With a coastline that stretches for almost 12,500km the UK has a fantastically varied coastline. There are vast storm beaches in Wales, rugged cliffs in Cornwall and the north of Scotland and wide tidal estuaries up and down the country.
All these are heaven for a wide variety of species such as bass, mullet, pollack, wrasse, flat fish, the occasional tope and blue shark, and the anglers who pursue them.
The age-old tradition of sea faring in the UK becomes obvious when you look at the number of charter boats operating in UK ports and harbours. You can fish over the reefs or the wreck of an unlucky ship which floundered on the open seas or after discovering the strong tides and rocky shorelines that are dotted around the coast.
For many years Ireland has been considered as a premier sea angling destination. With a coastline that stretches over 5,000km there its character varies from tranquil bays, ferocious surf beaches and to awe-inspiring sea cliffs.
Given the diverse nature of the Irish coastline and Ireland's unique geographical position, sitting on the edge of the European continental shelf, the native marine life is extremely rich and varied.
Irish waters abound with fish and visiting sea anglers could catch any one of over 80 species from specimen-sized bass to bluefin tuna over 400kg which are found around the coast due to the warm water of the North Atlantic Drift.
Whilst Iceland has a very long coastline the important thing to note is that Iceland's exclusive fisheries zone has an area of 760,000 square kilometers, seven times the area of Iceland itself.
Some of the largest fish stocks in the North Atlantic are found in Icelandic waters, including the cod and capelin stocks - generally regarded as the largest.
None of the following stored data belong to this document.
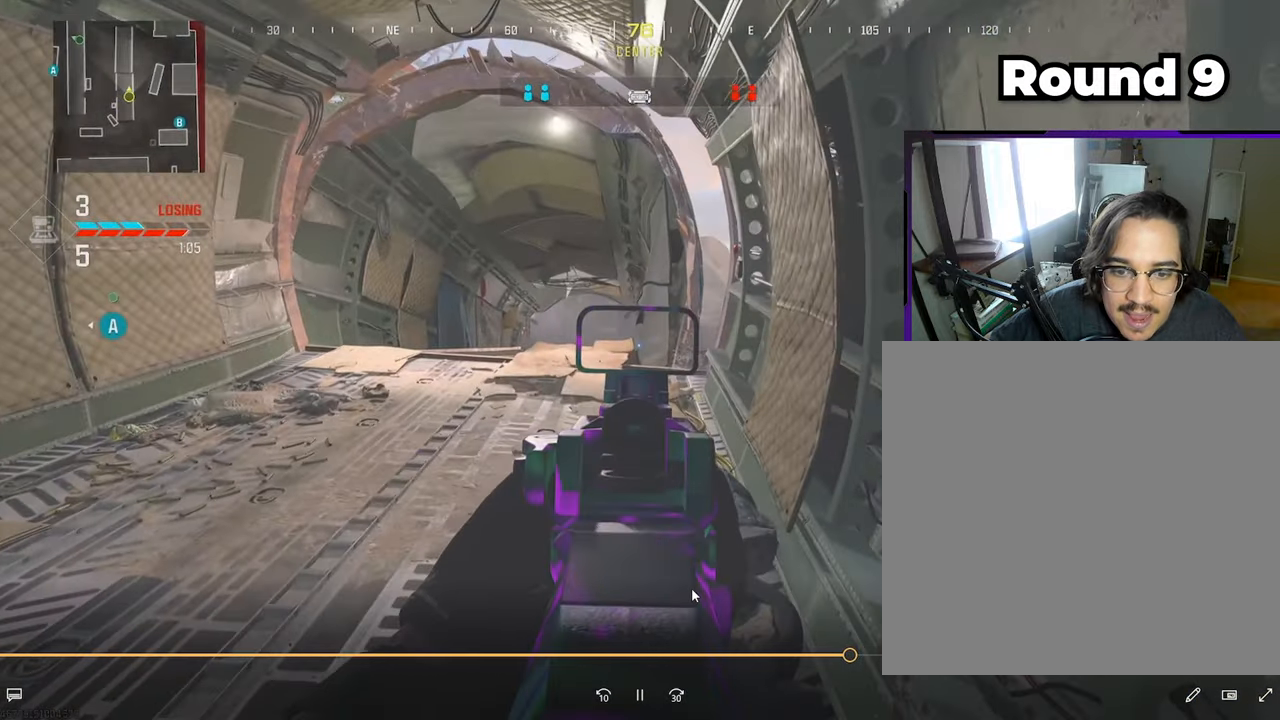
{"buttons": ["L1"], "left_stick": "up", "right_stick": "center", "events": [[183, "left_stick", "center"], [317, "left_stick", "up"]]}
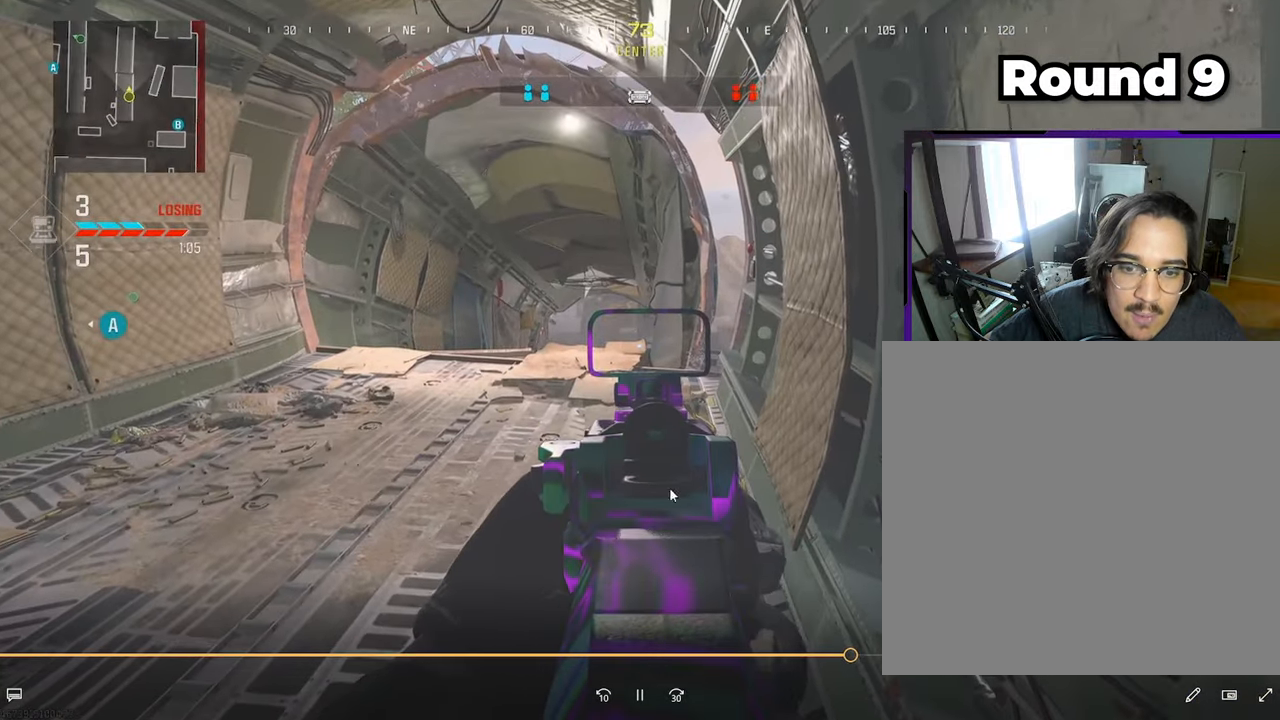
{"buttons": ["L1"], "left_stick": "right", "right_stick": "center", "events": [[300, "right_stick", "right"], [333, "left_stick", "right"], [467, "right_stick", "center"]]}
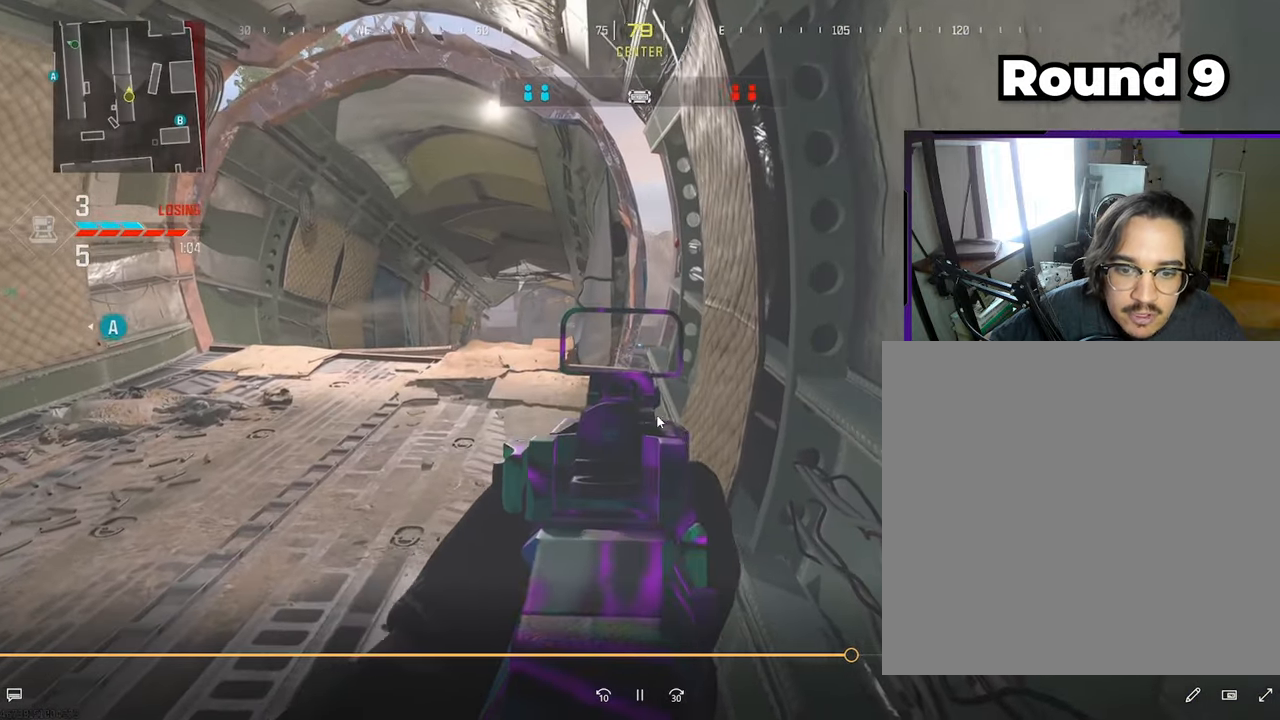
{"buttons": ["L1"], "left_stick": "up-right", "right_stick": "center", "events": [[17, "left_stick", "center"], [217, "left_stick", "up-right"]]}
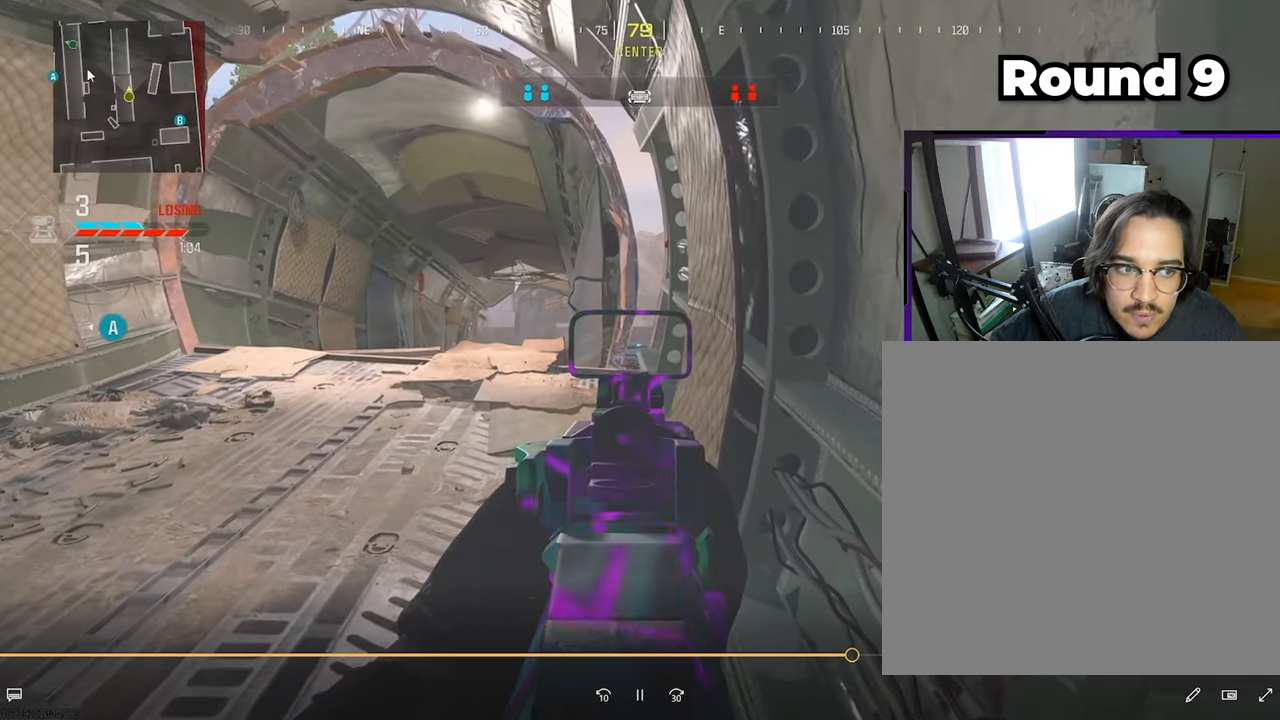
{"buttons": ["L1"], "left_stick": "up-right", "right_stick": "center", "events": []}
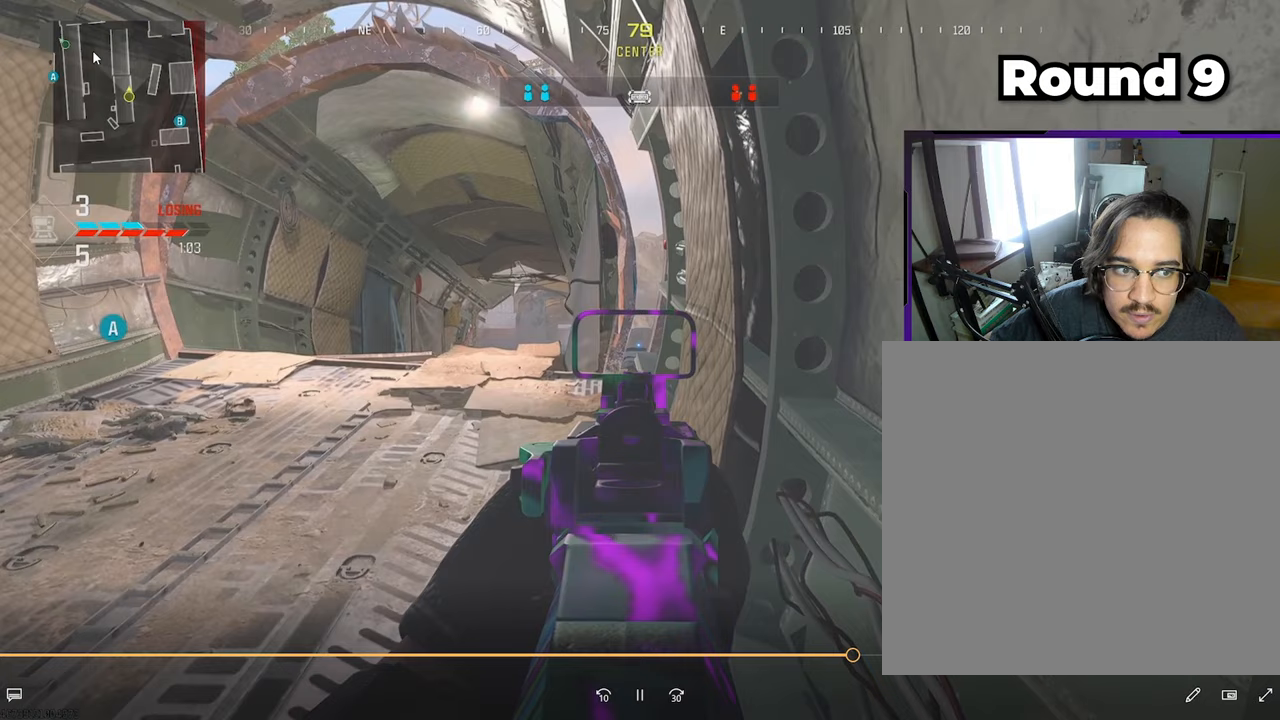
{"buttons": ["L1"], "left_stick": "up-left", "right_stick": "center", "events": [[483, "left_stick", "up-left"]]}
There are many other species of fish that can be caught in Icelandic waters such as the halibut, monkfish, mackerel, saithe, haddock, pollack, ling and catfish just to mention a few. In addition to the sheer numbers of fish there are also very many large specimens - many of which would be national records elsewhere!
There is no doubt that the best time to fish for cod is during the winter months, namely February until April.
If you are considering boat angling locations the quick and easy answer is anywhere you like. In almost all coastal towns you can find a boat operator who is willing to take you out on a fishing tour, many of which can provide equipment hire. The different regions of Iceland argue where the best deep-sea fishing is to be found but the plain and simple truth is that it can be superb in any location.
Sea fishing in Iceland.
Norway has a extensive coastline, measuring 21,000km (including fjords and bays), which normally remains ice-free all-year-round thanks to the Gulf Stream.
The coastal waters are amongst the best fishing grounds in the world and are home to more than 200 fish and shellfish species. The most renowned of these is the skrei, a unique species of cod which spends at least five years in the Barents Sea before migrating to the nutrient-rich feeding grounds off Norway. It is caught in the icy waters off the northern Norwegian coast and has become popular with chefs around the world.
There are many other fish in Norwegian waters such as the halibut, monkfish, mackerel, saithe, haddock, pollack, ling and catfish etc. In addition to the sheer numbers of fish there are also some exceptionally large specimen fish in residence.
Although most people prefer travelling during the summer months to the northern part of Europe, anyone with genuine interest in proper Norwegian deep-sea/fjord fishing should consider different periods of the year. People used to say that proper sea fishing (for food that is) should only take place during the months with an 'r' in the name, ie from September to April.